Tunisian Vegetarian Brik

Safia Shakarchi

Brik is one of the most loved dishes in Tunisia. It’s an icon. An experience. It is tricky to master at first. Then it is prepared à la minute, if you leave it a tiny bit too long on the side it becomes soggy and tears. But then when you bite into the crunchy and flaky pastry- called malsouka- a runny and velvety yolk coats the tongue as the brininess of the capers hits. In other words, it’s worth it.

Serves: 4

Photography: Safia Shakarchi

Season: Autumn/Year-Round


4 sheets Brik pastry
1 medium size onion finely chopped
1 small leek finely chopped
450g Maris Piper or King Edward potatoes
3 tbsp chopped flat parsley
1 tbsp chopped fresh coriander
4 medium size eggs

1 tbps drained capers
1 tsp harissa or chilli flakes
½ tsp roughly pounded cumin
½ tsp turmeric
½ lemon juiced + lemon wedges to serve
1 tbsp freshly grated Emmental or Gruyère
1 tbsp olive oil
Vegetable oil for shallow frying


  1. Heat the olive oil in a frying pan over a medium heat. Add the onion and leek and ¼ of the pounded cumin, allowing to cook slowly for about 5-10 minutes until soft.

  2. Place the potatoes into a medium saucepan and cover with cold water. Bring to the boil, allowing it to bubble away for about 20 minutes or until the potatoes are tender. Drain and steam dry, then roughly mash with a fork. Be careful if you add salt to the boiling water as the capers and cheese are salty too.

  3. Fold in the onion and leek. Add the rest of the cumin, harissa or chilli flakes (tip: mix the chilli flakes with the olive oil and add ¼ of pounded caraway seeds), turmeric, parsley, coriander, cheese and lemon juice. Stir to combine. Set aside in the fridge. The longer you keep it in the fridge the more the potatoes will absorb the flavours.

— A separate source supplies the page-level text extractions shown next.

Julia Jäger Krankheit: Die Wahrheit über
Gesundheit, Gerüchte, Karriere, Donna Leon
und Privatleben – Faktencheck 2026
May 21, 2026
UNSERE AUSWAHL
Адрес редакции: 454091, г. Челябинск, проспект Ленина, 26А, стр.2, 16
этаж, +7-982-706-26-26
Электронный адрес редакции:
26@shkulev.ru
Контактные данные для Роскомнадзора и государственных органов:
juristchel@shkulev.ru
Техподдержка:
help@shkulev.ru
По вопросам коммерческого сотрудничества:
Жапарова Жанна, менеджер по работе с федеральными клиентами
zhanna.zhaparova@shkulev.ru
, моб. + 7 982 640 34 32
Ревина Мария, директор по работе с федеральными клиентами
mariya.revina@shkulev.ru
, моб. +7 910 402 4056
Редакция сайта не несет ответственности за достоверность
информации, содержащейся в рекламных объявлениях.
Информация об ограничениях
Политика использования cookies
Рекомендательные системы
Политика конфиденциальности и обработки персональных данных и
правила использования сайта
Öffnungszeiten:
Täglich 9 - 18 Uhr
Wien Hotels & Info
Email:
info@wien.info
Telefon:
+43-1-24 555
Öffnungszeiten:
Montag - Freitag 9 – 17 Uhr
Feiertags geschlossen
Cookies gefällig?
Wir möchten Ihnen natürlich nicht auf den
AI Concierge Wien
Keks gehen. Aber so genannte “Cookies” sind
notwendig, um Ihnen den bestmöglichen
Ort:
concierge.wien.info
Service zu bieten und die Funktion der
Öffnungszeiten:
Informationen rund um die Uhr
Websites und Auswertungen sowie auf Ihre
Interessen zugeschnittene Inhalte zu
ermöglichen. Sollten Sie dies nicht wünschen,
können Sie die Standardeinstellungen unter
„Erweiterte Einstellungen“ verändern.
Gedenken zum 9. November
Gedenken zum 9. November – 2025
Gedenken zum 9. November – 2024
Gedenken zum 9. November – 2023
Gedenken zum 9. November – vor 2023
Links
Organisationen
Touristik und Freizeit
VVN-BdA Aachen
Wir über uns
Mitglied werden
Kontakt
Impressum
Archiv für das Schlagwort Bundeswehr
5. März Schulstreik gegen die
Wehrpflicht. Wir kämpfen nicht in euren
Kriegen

  4. Heat a frying pan over medium heat. Add vegetable oil enough to come 2-3 cm up the side of the pan. Use a piece of Brik pastry to test if the oil is at the right temperature. If it turns golden too quickly then the oil is too hot.

  5. Place 1 sheet of Brik pastry on a shallow plate. Top with 3 heaped tablespoons of the potato mix and make a well in the centre. Crack an egg into the well, and add four or five capers around the egg or as much as you fancy.

  6. Now the tricky part is to fold the Brik pastry in half to enclose the filling while gently lifting it and lowering it into the pan without the egg white escaping. It is just fine if it does – practice makes perfect! The best way to do this is to place the plate as possible to the frying pan. Fold in half with a fork and lift it over quickly but gently. Lower, gently, into the pan and immediately press around the edge with the fork to seal the pastry.

  7. Fry briefly to avoid overcooking the yolk. We want the egg just cooked with a runny yolk, as it should be. When the pastry is lightly golden, gently flip it over with a slotted spatula. Cook until the other side gets that golden colour and remove and drain on paper towels. Repeat with the remaining Brik pastry and filling then serve immediately each half mooned Brik with a lemon wedge that should be squeezed all over. No one mastered the Brik from the first time, keep trying. It is so worth it.

— about the author

Boutheina Salem celebrates her Tunisian heritage to with family recipes perfected and passed down by her ancestors – from mechouia to brik, she is playing a key role in sharing Tunisian’s culinary heritage within the London food scene. In October 2022 she held a two night residency at 180 Corner inspired by ‘Oula’, an ancient, seasonal practice when women from the same family or neighbourhood gather to craft spices, harissa, sun-dried tomatoes, cous-cous and grains.